Have trouble adding Child classes to a List<Parent> .. Inventory stuff

I am working on my own inventory and for the most part I got it done in about 5-10 hours which watching and reading about after running into this problem I have seems kind of fast, so I assume I skipped a lot of corners and screwed myself and I think this might be it.

Problem:
I have a base class Item and an Inventory class that holds and manipulates a List of called Items. I want Items to accept all childrean of Item because the childrean are the only thing to ever be added. I have Equipment, Consumables, and Currency all Child classes of Item. Is there any way I could have a List or some other Collections class that can hold these 3 different types? I need access to their parent Item which holds the same basic info for all three (Name, Quantity, Sprites, … Ect) but the child holds the more crucial details like their effects, 2DArtwork, ect.
Visual Example:

Public Class Item{}
Public Class Equipment : Item {}
Public Class Consumable : Item {}

Inventory ()
{
    List<Item> items = new List<Item>();
    Equipment Helm = new Equipment ();
    List.add(Helm);
    Consumable Potion = new Consumable();
    List.add(Potion);
}

OR… Maybe there is a better way to go about what I am trying to do? I’ve looked at so much and learned a lot of new things about C# and Unity, but none of which helps me currently. I also thought about adding ALL information for each class into Item class and access what I want by a type variable… but I really want this way to work.

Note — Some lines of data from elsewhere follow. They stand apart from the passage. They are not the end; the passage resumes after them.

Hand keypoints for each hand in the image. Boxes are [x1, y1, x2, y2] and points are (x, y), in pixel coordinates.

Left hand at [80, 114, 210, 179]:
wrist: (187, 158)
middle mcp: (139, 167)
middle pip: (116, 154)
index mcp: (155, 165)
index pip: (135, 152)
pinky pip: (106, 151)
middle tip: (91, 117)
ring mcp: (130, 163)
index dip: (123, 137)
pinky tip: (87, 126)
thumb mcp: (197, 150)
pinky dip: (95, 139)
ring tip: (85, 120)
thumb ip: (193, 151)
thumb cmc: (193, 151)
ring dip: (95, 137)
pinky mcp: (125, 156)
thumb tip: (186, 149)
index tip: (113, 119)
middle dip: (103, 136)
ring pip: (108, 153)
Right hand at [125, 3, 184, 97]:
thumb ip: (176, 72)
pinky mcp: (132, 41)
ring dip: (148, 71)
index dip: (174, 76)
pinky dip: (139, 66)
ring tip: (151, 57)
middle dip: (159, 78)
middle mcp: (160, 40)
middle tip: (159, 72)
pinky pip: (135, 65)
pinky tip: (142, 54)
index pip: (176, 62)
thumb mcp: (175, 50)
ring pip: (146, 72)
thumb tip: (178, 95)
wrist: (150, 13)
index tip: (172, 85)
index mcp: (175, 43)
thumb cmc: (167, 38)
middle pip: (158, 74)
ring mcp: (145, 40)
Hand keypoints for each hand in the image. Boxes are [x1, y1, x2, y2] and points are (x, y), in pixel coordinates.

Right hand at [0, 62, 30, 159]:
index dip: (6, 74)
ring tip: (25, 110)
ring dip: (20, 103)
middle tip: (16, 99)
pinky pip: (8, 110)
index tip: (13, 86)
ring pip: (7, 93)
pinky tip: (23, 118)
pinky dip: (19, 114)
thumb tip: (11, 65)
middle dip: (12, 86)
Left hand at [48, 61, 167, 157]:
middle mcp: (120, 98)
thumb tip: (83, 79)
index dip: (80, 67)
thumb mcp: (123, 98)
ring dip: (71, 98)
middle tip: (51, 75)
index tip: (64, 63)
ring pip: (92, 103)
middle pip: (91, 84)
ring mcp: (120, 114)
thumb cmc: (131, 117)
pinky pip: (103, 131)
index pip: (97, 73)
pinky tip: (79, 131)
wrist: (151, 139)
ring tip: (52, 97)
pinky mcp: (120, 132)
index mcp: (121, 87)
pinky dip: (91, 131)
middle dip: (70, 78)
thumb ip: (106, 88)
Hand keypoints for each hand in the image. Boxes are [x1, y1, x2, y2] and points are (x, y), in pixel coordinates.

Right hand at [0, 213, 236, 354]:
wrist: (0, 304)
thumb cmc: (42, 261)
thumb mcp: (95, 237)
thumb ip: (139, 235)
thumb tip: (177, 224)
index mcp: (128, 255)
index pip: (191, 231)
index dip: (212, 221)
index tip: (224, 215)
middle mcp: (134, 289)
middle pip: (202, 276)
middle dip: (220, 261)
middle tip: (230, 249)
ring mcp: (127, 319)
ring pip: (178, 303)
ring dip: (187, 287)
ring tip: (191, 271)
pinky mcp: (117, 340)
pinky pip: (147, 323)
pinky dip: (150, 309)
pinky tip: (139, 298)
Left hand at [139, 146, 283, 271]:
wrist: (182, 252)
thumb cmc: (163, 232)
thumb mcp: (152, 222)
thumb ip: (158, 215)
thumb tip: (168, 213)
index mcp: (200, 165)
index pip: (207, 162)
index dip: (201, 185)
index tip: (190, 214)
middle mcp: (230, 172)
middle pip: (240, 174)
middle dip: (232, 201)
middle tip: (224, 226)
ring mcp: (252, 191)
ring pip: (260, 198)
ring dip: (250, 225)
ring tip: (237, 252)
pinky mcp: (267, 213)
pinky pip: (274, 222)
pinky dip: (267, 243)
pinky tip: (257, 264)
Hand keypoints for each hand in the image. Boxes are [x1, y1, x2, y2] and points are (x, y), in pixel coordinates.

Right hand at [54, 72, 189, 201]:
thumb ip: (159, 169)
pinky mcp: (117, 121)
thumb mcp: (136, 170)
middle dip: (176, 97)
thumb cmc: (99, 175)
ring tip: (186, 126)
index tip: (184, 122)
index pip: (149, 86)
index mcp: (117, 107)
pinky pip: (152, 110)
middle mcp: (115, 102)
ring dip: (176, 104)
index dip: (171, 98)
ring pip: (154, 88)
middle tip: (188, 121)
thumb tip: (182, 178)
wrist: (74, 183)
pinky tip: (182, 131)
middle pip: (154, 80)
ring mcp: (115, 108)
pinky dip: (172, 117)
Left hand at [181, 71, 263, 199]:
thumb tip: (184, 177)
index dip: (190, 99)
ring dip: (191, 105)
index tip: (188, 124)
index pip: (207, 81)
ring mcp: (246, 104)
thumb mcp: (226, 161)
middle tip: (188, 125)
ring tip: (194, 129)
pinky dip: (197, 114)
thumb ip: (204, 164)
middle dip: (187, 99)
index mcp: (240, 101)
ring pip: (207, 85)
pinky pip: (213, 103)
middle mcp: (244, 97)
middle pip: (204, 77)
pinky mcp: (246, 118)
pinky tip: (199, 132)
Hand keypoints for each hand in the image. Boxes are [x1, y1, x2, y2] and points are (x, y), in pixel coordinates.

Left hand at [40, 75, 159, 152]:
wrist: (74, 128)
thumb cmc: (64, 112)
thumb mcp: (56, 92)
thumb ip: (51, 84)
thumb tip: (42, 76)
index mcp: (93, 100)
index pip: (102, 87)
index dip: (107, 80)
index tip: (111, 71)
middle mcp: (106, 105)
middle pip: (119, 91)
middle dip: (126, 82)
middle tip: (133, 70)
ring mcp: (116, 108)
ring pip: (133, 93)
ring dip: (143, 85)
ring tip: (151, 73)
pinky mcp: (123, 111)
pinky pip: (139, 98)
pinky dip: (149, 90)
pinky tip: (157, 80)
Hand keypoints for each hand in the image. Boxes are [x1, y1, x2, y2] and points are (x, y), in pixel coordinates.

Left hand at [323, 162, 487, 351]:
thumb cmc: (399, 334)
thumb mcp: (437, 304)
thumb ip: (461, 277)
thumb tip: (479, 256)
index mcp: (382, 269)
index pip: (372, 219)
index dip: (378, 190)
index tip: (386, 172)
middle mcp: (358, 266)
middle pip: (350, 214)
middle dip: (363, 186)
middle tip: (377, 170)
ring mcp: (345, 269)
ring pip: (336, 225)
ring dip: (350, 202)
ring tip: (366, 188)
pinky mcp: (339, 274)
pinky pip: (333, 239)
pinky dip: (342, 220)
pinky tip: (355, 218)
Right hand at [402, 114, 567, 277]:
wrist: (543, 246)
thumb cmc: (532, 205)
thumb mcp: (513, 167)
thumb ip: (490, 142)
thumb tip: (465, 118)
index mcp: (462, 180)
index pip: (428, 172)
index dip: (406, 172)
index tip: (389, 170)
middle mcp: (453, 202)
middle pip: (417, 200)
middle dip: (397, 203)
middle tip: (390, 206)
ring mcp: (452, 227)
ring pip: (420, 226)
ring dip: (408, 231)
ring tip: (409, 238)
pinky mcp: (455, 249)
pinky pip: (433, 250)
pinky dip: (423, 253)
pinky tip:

If they all inherit from Item, it should be fine to do it that way. You’ll probably just have to check type and cast to the appropriate inherited class when accessing an item from that list, then.

I would say what you’re doing is actually the “correct” way, or at least as far as I can tell. So you’re learning more than you give yourself credit for.

I just tried casting the selected Item as Equipment and it works! I am beyond happy right now. I can literally pick right back up from where I left off and not have to change a thing. Thank you so much for your kind words and advice!

1 Like

I’m not 100% sure what you are trying to do or how your setup looks like.

But I guess the System.Linq namespace can help you a lot here.
If you want to iterate through all the Equipments for example you could write a method like this:

IEnumerable<Equipment> GetEquipments()
{
    foreach(Item itm in items)
    {
        if(itm is Equipment)
            yield return itm as Equipment;
    }
}

then you can iterate through all equipments like this:

foreach(Equipment equip in GetEquipments())
{
    // do something with equip
}

you could refine the method to support any kind of Item like this:

IEnumerable<T> GetItemsOfType<T>()
    where T : Item
{
    foreach(Item itm in items)
    {
        if(itm is T)
            yield return (T)itm;
    }
}

now you also could iterate through the consumables:

foreach(Consumable c in GetItemsOfType<Consumable>())
{
    // do something with c
}

IEnumerables are cool interfaces which enables you to iterate through with a foreach loop. On that interface is most of the stuff of the System.Linq namespace depending. All the Collections (like Lists) also implement IEnumerable, so you can work on them with Linq.

the last example could also be done without an own method (but with linq):

using System.Linq;
// ...
foreach(Consumable c in items.OfType<Consumable>())
{
    // do something with c
}

there are a lot more System.Linq methods which can come in handy.
Here a small list of the most used ones (please research by yourself):

  • Where
  • Select
  • First / FirstOrDefault
  • Last / LastOrDefault

Linq is a great addition to C#. But it is not the fastest. It always starts to loop through the elements and most of the methods iterate through all the elements. So it is faster if you would have a separate list for each item type.
But if you don’t have thousands of items (and if you don’t need to filter it every few frames) the System.Linq approach is probably fast enough for your needs.